Old, what about the software that is now required to operate any car? Can’t function without it. If I recall correctly there was a suit about the software and the right of independent service providers to have access to the software which is required to make the vehicle function.
Don’t recall the outcome, but must have had broad implications.
Actually movies and software are different according to the courts. At least they have fought over the colorization of black and white movies and parents wanting to edit out objectional scenes. On the other hand apparently once you buy a book, you are free to tear pages out that you don’t like.
Crazy times we live in, all because congress refused to follow the constitution on copyright and patent expiration law. All to protect Mickey Mouse from being used in Porno, which as I recall was available 60s ago.
If I recall, most software has a seal, that reads if you open this seal, you are agreeing to the license agreement, so now I guess all you have to do is read the warning on the seal, which means every box of software I pick up from the store shelf is now unsalable. Cool.
The death of common sense leads to this nonsense.
First, I would say that this decisions seems - on its face - farcical. But, like I said, it's really not my area of law, so I'm trying to not comments on the merits of the case.
Second, I do remember that lawsuit you're describing. It had something to do with just reading or accessing the software with 3rd party provided equipment, and that was being challenged by the manufacturers. I don't know how that lawsuit was resolved, or even if it was resolved, yet.

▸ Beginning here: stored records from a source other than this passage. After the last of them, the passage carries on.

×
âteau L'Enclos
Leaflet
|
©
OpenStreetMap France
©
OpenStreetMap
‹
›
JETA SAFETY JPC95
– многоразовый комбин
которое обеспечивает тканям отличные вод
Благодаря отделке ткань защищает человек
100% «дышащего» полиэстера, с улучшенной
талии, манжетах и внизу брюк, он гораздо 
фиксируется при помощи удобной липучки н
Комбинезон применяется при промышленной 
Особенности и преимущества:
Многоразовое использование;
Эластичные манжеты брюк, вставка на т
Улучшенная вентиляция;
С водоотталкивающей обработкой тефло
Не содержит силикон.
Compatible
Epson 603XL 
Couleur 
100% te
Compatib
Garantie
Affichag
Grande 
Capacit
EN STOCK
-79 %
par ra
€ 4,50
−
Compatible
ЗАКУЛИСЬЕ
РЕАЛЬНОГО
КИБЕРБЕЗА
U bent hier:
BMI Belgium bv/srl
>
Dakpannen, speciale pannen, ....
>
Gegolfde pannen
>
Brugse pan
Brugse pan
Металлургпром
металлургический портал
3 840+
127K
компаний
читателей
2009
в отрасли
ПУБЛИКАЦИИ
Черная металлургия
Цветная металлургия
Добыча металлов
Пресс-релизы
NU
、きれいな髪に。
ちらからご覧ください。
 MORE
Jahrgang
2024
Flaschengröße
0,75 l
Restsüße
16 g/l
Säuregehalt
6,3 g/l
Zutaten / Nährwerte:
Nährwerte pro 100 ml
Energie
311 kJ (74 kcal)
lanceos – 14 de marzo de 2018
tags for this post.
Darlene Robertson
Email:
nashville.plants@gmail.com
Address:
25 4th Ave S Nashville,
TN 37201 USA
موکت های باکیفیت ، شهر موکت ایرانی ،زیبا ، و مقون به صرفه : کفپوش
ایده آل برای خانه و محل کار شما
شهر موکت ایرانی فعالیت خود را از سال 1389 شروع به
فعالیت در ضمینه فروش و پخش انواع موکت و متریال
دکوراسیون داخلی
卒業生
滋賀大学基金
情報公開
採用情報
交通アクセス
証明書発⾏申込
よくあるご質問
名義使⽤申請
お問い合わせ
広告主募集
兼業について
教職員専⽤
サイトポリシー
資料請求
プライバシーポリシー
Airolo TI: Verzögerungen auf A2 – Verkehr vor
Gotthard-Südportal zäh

I do a lot of software as well, but it tends to be custom one-off stuff, so it's a whole other perspective both for me and for my customers than large or small-volume retail software.
The broken seal agreeing to license terms thing has been thrown out by the courts multiple times. Largely because the license terms can’t be read without breaking the seal and you can’t make people agree to something they can’t possibly have read. That doesn’t stop companies from putting those stickers on, but much like disclaimers those stickers are completely unenforceable.